情報の活用:
#1 以下の学習テキストによると、西村京太郎のトラベルミステリーは何年のどの作品から始まるとされていますか。
#2 以下の学習テキストにある次の文を英語に訳しなさい。「今日は『東北新幹線殺人事件』(83年)を読み終えて、これで順当に読み進めるのなら、次は同年の『下り特急「富士」殺人事件』になるわけなのだけど、それは一旦置いておいて、78年の『炎の墓標』を読み始めた。」

学習テキスト:

☆ ☆ ☆ ☆ ☆ ☆ ☆

西村京太郎、83年の『寝台特急あかつき殺人事件』などは質的な変化というより、もう一手新しい手を見つけたと言うべきだろうね。その後も、列車爆破サスペンスや無差別殺人テロ事件、国際的な犯罪劇など奇抜な事件、構図の大きな事件、アクション満載のサスペンス小説をばんばん書いてるわけだから。

2013-05-22 17:23:02
小林史佳/みうぱる🌼🐟☀️ @miu_pal

西村京太郎。今日は『東北新幹線殺人事件』(83年)を読み終えて、これで順当に読み進めるのなら、次は同年の『下り特急「富士」殺人事件』になるわけなのだけど、それは一旦置いておいて、78年の『炎の墓標』を読み始めた。巨大タンカー爆破脅迫事件。

2013-05-26 22:38:21
小林史佳/みうぱる🌼🐟☀️ @miu_pal

西村京太郎のトラベルミステリーは78年の『寝台特急殺人事件』から始まるとされているんだけど、先日もツイートしたとおり、78-83年までの間はトラベルとその他の推理小説を平行して執筆・出版していて、『寝台特急』以降のトラベルはカッパノベルスから書き下ろしで出版していたんだよね。

☆ ☆ ☆ ☆ ☆ ☆ ☆

元データ:

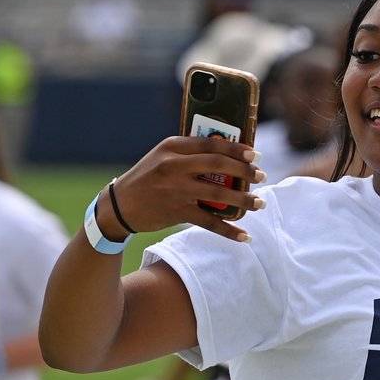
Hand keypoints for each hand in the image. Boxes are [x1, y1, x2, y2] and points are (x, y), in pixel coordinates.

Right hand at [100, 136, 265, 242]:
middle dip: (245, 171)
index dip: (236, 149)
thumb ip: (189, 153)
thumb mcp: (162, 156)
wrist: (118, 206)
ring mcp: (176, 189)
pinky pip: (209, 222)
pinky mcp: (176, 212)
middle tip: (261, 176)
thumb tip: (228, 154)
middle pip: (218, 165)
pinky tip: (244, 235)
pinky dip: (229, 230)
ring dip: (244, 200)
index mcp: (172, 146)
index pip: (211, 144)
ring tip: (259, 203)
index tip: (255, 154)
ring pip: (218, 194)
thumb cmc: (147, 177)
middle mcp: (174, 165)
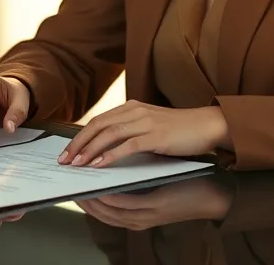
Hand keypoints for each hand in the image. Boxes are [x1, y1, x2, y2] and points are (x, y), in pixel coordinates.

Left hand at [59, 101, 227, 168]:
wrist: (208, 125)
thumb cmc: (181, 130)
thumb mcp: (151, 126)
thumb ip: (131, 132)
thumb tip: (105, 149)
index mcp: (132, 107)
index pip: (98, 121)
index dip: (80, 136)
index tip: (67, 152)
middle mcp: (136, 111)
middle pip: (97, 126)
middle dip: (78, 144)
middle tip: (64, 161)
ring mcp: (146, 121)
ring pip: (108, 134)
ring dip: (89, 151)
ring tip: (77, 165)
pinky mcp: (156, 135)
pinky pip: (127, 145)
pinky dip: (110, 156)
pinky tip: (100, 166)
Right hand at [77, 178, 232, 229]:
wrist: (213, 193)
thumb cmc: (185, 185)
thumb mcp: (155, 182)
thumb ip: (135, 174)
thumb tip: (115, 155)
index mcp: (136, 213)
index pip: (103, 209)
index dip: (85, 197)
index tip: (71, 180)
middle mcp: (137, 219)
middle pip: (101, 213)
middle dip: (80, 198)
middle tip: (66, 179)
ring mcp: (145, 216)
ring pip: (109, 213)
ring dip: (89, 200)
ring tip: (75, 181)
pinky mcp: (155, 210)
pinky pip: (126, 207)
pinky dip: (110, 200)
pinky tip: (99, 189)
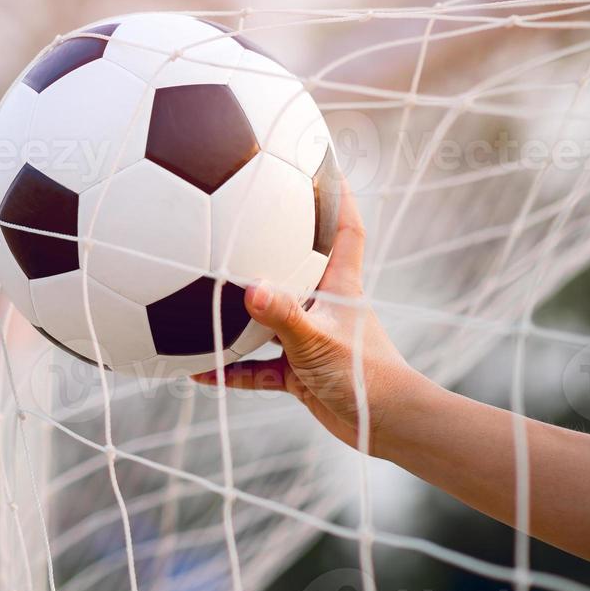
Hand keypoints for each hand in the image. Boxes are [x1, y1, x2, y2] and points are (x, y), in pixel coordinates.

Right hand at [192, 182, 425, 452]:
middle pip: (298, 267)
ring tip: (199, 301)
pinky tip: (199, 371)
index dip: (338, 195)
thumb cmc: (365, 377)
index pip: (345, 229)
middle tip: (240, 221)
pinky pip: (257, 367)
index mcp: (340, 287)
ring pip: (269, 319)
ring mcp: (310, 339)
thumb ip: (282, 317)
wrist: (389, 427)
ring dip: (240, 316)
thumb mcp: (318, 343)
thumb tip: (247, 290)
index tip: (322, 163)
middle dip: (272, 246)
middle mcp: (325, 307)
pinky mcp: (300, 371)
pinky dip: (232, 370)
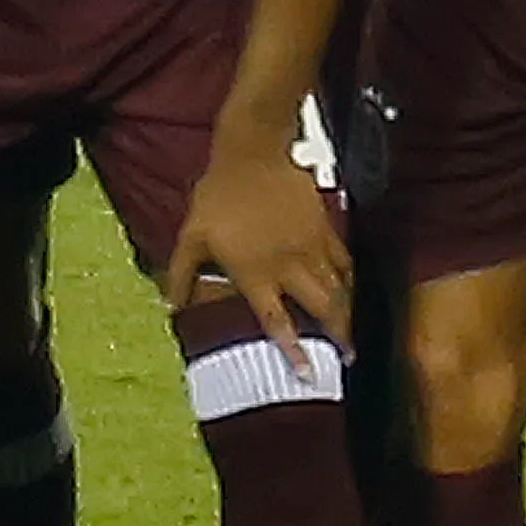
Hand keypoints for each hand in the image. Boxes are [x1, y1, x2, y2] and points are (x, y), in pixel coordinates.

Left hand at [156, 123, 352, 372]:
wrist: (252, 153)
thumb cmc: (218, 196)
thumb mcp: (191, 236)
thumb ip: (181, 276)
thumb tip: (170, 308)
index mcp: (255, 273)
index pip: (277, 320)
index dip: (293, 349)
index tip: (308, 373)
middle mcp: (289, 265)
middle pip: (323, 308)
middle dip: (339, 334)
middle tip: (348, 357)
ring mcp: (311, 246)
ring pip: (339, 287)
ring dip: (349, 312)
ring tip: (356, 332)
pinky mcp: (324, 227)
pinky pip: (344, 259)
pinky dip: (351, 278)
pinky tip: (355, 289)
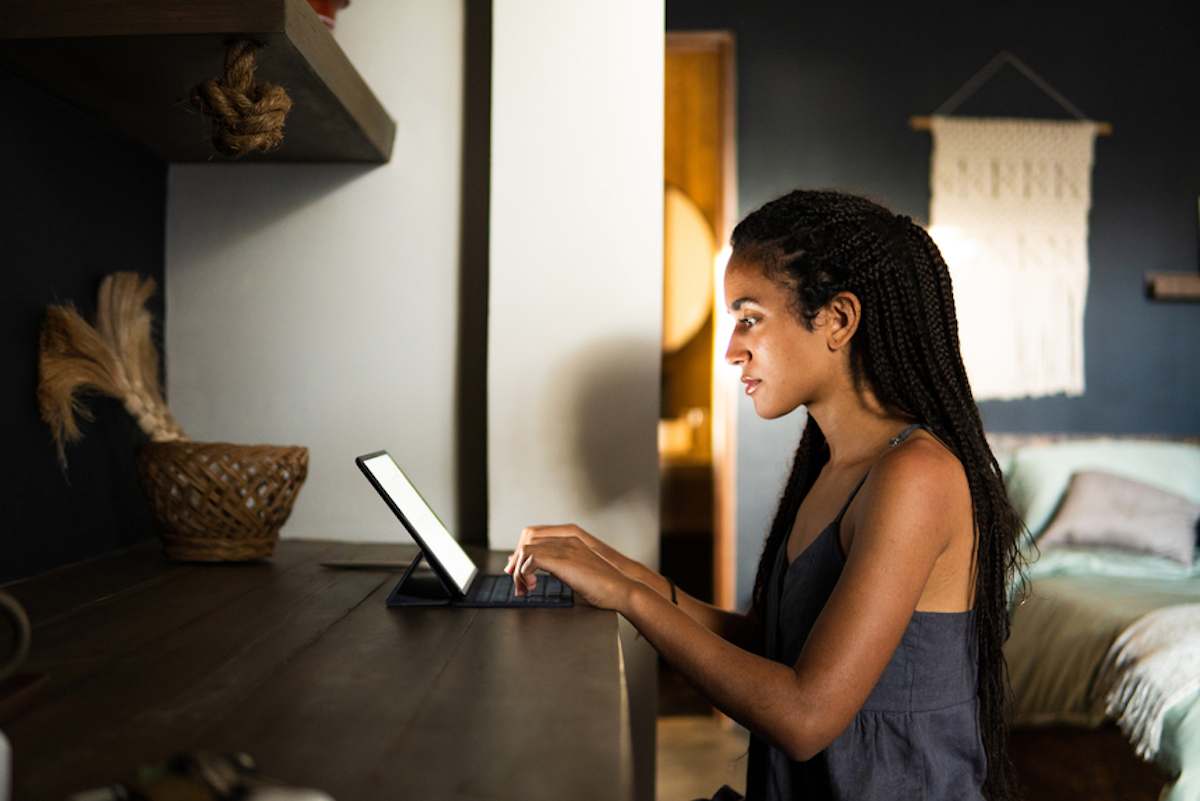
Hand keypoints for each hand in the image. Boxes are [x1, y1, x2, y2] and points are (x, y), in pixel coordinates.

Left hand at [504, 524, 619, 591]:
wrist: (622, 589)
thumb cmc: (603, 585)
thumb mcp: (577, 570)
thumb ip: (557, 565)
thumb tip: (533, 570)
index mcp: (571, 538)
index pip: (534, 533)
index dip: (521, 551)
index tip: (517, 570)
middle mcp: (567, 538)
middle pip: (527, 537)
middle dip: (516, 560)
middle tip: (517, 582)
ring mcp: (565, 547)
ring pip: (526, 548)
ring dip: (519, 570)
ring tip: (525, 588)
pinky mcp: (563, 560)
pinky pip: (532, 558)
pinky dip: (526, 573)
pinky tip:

☆ ☆ ☆ ☆ ☆ ☆ ☆

解答一覧:
#1 78年の『寝台特急殺人事件』から始まるとされています。

#2 Today I finished reading "Tōhoku Shinkansen Satsujin Jiken" ('83), and if I were to keep reading in order, the next one would be "Kudari Tokkyū 'Fuji' Satsujin Jiken" from the same year, but I set that aside for now and started reading "Honō no Bohyō" from '78.